慰謝料について

 読者の皆さんは「慰謝料」という言葉を聞かれたことがあると思います。交通事故で父親を失った場合を例にあげれば、治療費や通院交通費など現実に発生した損害や、被害者が将来得たであろう収入相当分(逸失利益といいます)などを請求できることは当然ですが、肉親を失ったという精神的苦痛についても損害賠償を請求できます。こうした精神的苦痛に対する損害賠償が「慰謝料」とよばれるものなのです。

 「慰謝料を請求したいが、どれ位の金額を請求できるのでしょうか?」という質問はよく受けます。慰謝料を請求aできることは良く知られいますが、どれ位の金額を請求できるのか分かりにくいことは否定できません。今回は、これまでに裁判所で出された判決の例を紹介することにします。

 交通事故の死亡事故など、肉親を失った事例は、慰謝料としては最も大きな金額が認められています。裁判所で認められる金額の目安としては、一家の支柱(子供が未成年の場合の父親など)の場合でおおよそ二五〇〇万円から三〇〇〇万円程度であり、一家の支柱に準じる場合(子供が未成年の場合の母親など)は二二〇〇万円から二五〇〇万円程度のようです。年金生活者など、特に扶養する対象がいない場合は、これよりも更に低い金額となることが多いようです。先に説明しました通り、交通事故の場合、将来得られた筈の逸失利益や治療費などが別に加算されますので、損害賠償の総額はこれだけではありませんが、肉親を失ったという精神的苦痛に対する慰謝料額はこの程度の認容例が多いようです。加害者の過失が重大な場合など、特別の事情があれば、増額されることもあります。

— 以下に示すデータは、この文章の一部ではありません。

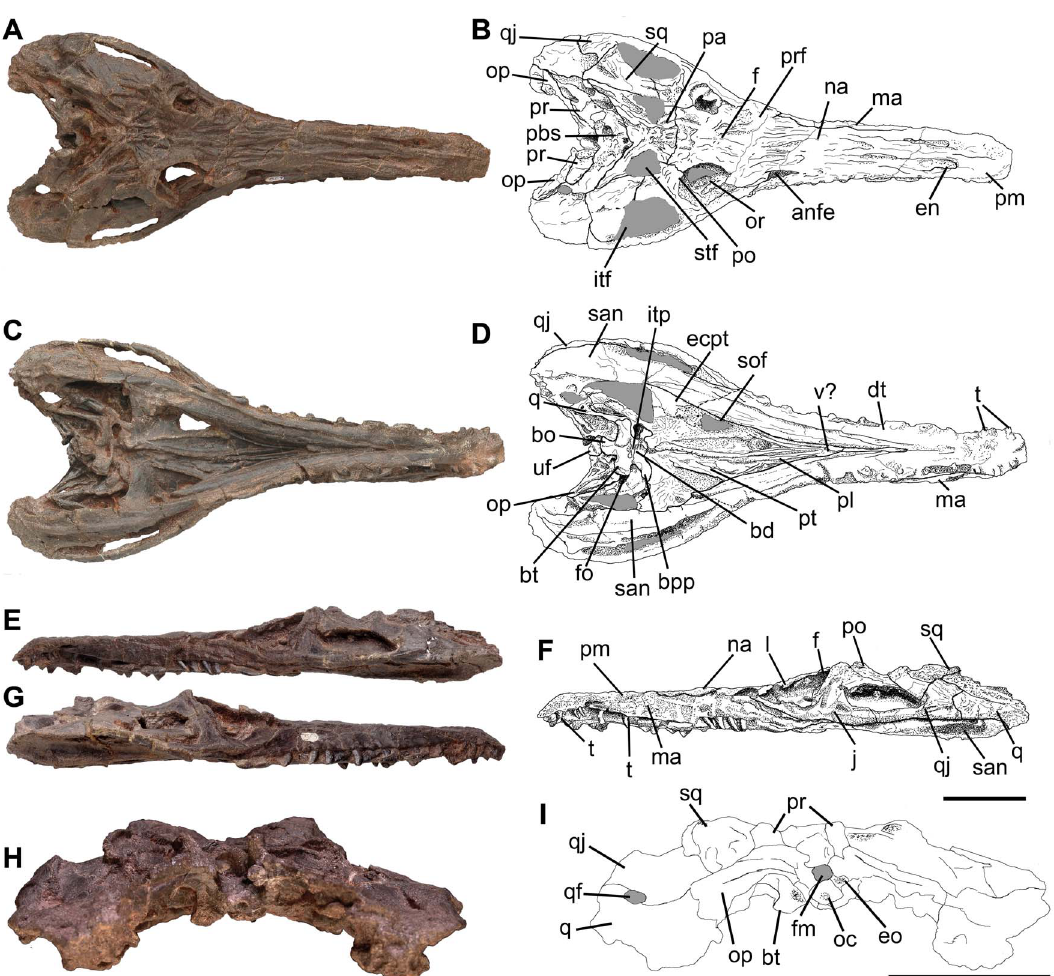
Figure 2. Skull of Pseudochampsa ischigualastensis (PVSJ 567) (A, B) in dorsal, (C, D) ventral, (E, F) left lateral, (G) right lateral, and (H, I) occipital views. Abbreviations: anfe, antorbital fenestra; bo, basioccipital; bpp, basipterygoid process; bd, basisphenoidal depression; bt, basal tubera; dt, dentary; ecpt, ectopterygoid; eo, exoccipital; en, external naris; f, frontal; fm, foramen magnum; fo, fenestra ovalis; itf, infratemporal fenestra; itp, intertuberal plate; j, jugal; l, lacrimal; ma, maxilla; na, nasal; oc, occipital condyle; op, opisthotic; or, orbit; pa, parietal; pbsp, parabasisphenoid; pl, palatine; pm, premaxilla; po, postorbital; pr, prootic; prf, prefrontal; pt, pterygoid; q, quadrate; qf, quadrate foramen; qj, quadratojugal; san, surangular; sof, suborbital fenestra; stf, supratemporal fenestra; sq, squamosal; t, tooth; uf, indeterminate bone fragment; v?, vomer?. Scale bars equal 5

 交通事故や加害者の暴力で怪我をした場合は、治療期間や怪我の程度に応じた慰謝料が認められます。被害者が植物状態になった場合には死亡事故に近い金額になりますが、一か月の入院程度であれば、概ね数十万円程度の認容額です。腕の切断など、後遺障害が残った場合も、程度に応じて慰謝料額が認められています。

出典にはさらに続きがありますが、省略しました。